In general, certain principles must be kept in mind while operating on patients with appendiceal mucoceles. It is important to exercise care in handling tissues intra-operatively to reduce the risk of dissemination of mucin-producing epithelium [1]. Zagrodnik et al. have supported the choice for appendectomy with mesoappendix excision in the absence of local invasion or cecal involvement for appendiceal masses [1]. Gupta et al. have advocated the removal of mucoceles of less than 2 cm in diameter using this approach [7]. However, mucoceles of less than 2 cm in diameter are usually simple retention cysts and this choice of surgical approach based on size alone does not appear to be helpful considering that hyperplastic epithelium, cystadenoma and cystadenocarcinoma are more likely to be greater than 2 cm in size [3].
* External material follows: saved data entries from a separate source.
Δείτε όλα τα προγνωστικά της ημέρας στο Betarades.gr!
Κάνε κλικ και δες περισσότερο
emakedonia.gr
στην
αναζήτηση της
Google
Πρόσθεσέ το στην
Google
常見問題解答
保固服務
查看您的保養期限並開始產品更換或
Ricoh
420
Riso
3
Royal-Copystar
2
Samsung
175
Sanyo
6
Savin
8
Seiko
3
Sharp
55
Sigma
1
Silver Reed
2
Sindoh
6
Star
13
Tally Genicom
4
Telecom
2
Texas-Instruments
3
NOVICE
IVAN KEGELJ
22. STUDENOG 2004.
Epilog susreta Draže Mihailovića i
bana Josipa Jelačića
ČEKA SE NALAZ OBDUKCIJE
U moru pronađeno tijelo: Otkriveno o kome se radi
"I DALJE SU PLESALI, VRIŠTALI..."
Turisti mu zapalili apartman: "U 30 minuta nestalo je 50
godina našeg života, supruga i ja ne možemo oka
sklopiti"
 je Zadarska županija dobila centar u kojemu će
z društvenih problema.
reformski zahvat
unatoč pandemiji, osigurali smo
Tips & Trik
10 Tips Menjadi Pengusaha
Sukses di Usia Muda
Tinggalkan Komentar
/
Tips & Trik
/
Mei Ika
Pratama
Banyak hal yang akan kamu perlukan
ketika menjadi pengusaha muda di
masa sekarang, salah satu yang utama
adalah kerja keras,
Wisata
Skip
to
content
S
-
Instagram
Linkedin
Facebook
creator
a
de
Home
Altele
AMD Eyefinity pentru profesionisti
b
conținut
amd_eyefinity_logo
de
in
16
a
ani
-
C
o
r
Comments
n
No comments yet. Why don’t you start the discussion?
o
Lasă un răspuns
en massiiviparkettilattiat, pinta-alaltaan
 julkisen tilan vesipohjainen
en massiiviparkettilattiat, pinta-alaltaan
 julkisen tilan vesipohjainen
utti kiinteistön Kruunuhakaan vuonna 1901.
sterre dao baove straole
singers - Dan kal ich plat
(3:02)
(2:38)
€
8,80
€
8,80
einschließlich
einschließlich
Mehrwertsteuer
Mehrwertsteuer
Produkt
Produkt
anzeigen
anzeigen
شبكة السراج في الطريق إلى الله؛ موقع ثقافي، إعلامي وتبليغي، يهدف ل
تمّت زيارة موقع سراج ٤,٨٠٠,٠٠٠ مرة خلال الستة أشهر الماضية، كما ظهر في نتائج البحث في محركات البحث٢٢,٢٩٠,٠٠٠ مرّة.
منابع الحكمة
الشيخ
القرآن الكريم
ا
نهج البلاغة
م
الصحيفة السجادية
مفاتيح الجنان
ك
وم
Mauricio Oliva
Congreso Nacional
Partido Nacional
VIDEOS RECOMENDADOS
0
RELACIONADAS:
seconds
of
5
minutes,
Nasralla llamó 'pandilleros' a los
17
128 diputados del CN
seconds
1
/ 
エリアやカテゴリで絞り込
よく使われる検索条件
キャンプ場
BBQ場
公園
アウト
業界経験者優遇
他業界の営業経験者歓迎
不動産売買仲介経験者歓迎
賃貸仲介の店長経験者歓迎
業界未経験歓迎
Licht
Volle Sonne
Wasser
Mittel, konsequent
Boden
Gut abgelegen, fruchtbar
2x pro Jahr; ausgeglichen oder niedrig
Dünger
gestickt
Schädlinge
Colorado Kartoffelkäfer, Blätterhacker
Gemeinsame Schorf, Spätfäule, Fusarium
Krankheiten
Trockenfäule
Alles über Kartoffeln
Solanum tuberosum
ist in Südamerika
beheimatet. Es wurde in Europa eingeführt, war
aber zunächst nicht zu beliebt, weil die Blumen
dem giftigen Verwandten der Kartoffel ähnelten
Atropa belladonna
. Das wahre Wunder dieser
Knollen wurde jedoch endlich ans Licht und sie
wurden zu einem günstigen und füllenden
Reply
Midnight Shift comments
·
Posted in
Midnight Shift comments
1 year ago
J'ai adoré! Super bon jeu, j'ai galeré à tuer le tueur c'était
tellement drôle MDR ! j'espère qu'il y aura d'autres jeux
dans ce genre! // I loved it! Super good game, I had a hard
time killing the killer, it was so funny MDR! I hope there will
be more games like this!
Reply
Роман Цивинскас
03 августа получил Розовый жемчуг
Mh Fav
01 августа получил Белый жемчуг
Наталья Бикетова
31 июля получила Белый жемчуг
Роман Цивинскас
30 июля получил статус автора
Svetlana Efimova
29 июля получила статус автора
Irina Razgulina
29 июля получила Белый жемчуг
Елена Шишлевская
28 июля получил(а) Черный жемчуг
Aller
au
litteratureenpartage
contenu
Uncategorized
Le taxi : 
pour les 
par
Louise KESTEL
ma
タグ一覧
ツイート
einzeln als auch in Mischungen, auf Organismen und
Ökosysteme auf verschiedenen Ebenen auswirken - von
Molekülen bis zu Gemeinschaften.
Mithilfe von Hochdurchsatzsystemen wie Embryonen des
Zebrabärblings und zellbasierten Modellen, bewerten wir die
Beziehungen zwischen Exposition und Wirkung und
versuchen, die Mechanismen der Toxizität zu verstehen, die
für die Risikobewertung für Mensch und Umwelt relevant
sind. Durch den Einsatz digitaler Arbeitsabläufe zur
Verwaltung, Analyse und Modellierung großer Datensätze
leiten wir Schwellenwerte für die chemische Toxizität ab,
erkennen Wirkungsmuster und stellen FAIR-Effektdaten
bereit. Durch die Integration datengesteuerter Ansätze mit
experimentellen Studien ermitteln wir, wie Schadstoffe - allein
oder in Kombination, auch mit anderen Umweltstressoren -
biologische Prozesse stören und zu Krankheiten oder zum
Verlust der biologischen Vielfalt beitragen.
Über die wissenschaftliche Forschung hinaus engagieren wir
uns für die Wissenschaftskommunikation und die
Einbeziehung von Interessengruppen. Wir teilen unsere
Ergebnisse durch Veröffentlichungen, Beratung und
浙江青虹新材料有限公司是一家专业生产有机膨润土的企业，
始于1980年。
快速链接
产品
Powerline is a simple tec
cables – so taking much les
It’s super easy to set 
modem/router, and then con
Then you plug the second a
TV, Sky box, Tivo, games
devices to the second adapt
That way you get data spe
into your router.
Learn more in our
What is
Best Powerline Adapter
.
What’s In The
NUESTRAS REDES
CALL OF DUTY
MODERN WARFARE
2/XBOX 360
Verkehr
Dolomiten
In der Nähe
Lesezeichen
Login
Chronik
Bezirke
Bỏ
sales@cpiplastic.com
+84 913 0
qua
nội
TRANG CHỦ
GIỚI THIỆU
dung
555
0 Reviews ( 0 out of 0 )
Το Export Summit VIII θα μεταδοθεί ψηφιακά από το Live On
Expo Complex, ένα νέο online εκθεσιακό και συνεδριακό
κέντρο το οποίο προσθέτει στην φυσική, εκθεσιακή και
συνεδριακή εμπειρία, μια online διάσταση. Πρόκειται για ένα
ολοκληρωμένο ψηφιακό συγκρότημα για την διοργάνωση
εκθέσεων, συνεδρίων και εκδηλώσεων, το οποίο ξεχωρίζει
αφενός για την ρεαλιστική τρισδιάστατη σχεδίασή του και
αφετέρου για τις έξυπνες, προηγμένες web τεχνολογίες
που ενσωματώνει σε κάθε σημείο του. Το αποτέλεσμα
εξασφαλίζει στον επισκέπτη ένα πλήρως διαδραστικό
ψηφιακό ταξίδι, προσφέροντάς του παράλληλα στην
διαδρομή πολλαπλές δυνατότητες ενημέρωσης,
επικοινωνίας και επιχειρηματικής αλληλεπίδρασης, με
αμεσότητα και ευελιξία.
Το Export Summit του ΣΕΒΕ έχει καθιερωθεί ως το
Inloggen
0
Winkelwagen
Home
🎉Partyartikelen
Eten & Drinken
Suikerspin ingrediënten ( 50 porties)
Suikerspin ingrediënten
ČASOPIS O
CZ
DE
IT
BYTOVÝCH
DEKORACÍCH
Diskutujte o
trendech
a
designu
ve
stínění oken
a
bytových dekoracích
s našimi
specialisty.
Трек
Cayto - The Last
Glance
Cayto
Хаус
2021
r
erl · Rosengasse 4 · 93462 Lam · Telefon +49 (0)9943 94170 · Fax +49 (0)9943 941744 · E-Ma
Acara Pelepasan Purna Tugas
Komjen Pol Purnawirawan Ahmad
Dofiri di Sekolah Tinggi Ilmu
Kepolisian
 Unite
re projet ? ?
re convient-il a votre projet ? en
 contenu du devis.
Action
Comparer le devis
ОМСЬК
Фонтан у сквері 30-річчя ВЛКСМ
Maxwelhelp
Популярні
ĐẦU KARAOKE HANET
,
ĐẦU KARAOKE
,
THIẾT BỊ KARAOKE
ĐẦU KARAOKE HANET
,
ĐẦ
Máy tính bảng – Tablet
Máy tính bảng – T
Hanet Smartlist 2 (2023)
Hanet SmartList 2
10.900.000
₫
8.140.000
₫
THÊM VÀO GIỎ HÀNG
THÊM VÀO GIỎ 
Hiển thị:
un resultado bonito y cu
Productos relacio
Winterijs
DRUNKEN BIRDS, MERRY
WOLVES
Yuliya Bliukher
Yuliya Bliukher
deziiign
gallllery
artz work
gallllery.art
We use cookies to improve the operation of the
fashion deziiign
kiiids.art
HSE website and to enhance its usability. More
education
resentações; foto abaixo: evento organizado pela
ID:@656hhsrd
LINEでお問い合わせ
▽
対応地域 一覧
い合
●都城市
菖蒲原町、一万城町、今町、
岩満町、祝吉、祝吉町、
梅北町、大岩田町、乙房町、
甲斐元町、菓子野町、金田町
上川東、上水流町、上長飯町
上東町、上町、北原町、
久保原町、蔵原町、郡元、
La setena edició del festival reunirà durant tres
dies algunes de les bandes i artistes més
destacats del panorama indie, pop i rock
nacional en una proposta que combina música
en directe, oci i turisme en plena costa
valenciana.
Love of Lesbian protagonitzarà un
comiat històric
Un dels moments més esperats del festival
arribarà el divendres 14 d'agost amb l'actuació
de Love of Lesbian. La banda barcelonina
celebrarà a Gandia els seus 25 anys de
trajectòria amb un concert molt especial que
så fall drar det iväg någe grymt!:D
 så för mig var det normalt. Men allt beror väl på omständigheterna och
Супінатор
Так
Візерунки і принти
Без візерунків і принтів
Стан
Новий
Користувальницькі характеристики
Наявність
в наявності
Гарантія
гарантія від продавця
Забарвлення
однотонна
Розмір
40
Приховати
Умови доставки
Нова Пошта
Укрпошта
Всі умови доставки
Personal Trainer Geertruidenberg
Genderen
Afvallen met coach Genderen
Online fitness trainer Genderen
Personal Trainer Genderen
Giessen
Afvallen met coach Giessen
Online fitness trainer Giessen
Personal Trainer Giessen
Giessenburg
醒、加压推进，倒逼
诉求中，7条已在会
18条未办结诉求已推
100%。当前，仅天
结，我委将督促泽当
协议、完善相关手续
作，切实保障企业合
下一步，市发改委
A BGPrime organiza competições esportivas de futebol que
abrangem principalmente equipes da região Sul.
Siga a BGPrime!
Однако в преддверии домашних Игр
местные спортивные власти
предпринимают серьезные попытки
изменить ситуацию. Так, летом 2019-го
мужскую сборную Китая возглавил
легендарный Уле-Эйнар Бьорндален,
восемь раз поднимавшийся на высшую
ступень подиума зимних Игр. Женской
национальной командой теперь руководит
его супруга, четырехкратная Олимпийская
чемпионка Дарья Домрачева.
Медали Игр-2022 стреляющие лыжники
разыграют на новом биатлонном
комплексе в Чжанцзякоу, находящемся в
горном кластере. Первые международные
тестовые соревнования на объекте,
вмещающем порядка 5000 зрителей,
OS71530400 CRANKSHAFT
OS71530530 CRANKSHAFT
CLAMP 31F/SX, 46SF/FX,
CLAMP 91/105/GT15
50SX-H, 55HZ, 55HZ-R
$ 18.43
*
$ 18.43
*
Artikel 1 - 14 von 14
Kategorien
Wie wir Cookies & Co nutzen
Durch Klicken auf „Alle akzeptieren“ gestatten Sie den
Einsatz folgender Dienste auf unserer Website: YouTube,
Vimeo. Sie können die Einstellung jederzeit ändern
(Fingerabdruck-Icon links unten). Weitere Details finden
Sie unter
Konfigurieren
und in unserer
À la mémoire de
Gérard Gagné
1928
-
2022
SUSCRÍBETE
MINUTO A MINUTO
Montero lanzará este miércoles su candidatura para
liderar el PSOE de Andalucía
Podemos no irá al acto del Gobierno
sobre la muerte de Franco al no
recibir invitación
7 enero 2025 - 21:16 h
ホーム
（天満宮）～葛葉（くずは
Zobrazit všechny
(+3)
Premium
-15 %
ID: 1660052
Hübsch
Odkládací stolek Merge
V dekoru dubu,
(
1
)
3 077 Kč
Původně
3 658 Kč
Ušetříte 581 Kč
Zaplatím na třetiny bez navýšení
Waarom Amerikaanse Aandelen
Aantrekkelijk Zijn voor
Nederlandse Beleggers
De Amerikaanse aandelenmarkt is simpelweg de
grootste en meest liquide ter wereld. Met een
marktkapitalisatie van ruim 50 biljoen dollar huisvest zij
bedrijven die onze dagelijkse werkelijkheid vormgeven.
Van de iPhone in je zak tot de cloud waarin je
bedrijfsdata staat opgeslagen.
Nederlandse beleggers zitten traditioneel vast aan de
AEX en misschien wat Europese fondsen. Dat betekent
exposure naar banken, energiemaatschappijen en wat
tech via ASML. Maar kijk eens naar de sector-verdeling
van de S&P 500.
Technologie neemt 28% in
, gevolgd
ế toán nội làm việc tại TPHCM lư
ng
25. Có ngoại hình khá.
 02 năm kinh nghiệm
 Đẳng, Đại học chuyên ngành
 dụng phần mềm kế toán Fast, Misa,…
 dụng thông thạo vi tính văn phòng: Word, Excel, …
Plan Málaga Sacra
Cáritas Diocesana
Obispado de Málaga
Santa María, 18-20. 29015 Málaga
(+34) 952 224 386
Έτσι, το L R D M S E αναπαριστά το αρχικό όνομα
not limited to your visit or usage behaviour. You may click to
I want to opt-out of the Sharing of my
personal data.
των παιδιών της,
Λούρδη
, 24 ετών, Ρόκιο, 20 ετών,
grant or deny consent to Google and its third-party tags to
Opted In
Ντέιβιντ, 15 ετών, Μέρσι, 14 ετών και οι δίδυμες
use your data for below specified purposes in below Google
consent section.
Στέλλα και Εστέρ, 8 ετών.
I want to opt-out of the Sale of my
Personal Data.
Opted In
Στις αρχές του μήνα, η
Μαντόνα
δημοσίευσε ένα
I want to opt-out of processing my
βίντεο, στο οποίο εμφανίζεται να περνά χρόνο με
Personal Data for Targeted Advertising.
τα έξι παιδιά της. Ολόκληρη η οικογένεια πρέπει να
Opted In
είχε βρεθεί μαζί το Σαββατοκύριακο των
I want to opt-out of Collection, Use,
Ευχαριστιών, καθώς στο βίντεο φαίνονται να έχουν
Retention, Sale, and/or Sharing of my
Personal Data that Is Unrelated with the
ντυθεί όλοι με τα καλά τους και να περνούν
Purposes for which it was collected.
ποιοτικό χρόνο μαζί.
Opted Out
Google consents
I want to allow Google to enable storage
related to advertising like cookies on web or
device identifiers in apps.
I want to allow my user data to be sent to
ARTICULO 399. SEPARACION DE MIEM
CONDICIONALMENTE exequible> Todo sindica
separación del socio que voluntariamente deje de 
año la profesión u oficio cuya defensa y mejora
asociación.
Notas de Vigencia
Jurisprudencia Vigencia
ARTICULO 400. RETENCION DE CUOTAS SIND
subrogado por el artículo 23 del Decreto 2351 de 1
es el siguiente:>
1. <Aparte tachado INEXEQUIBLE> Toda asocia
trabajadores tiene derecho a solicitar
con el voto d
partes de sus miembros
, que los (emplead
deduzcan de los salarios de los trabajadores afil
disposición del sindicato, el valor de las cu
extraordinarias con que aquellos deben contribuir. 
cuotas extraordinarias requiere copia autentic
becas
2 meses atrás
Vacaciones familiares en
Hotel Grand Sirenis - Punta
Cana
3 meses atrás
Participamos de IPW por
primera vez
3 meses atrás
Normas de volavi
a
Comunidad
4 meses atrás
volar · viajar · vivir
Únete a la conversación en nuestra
The presence of local invasion and cecal involvement are two indications in the literature that necessitate employment of right hemicolectomy for appendiceal mucoceles [1]. An open approach has been favored by some authors as being a definitive and safe maneuver which allows better visualization of the abdominal cavity. This advocacy is supported by the incidence of peritoneal implants and inadvertently missed lesions after laparoscopy [1,9]. The right retrohepatic space, pelvis, omentum and left paracolic space all merit meticulous inspection for mucinous fluid collection. The appendiceal lymph nodes and appendiceal stump should also be carefully inspected [9].

Conclusion

It would be prudent for surgeons to exercise clinical acumen in choosing the best procedure for patients in the absence of unequivocally reproducible prospective data. We want to highlight the value of using frozen sections in the surgical management for patients with appendicular mucoceles. This is a reasonable intra-operative approach to pursue in selected cases whereby the operation can be extended to include a right hemicolectomy if the findings so warrant. Lymph node status and margin positivity can serve as useful guides in this regard [9].

Our patient was symptom-free at one-year follow-up. Long-term follow-up of our patient will help to ascertain the safety profile of the approach we employed. Systematic work-up and follow-up of patients with mucinous cystadenoma of the appendix should be undertaken because of the reported association with ovarian mucinous cystoma and large bowel adenocarcinoma [6,8].

Abbreviations

CT: computed tomography; RIF: right iliac fossa.

Competing interests

The authors declare that they have no competing interests.

Authors' contributions

TS collected the data, helped in its interpretation and drafted the manuscript. RA helped in identification and interpretation of pathology along with drafting the manuscript. MRK conceived the study, helped in the interpretation of the data, drafted the manuscript and provided overall supervision in the project. All authors read and approved the final manuscript.

Consent

Written informed consent was obtained from the patient for publication of this case report and any accompanying images. A copy of the written consent is available for review by Editor-in-Chief of this journal.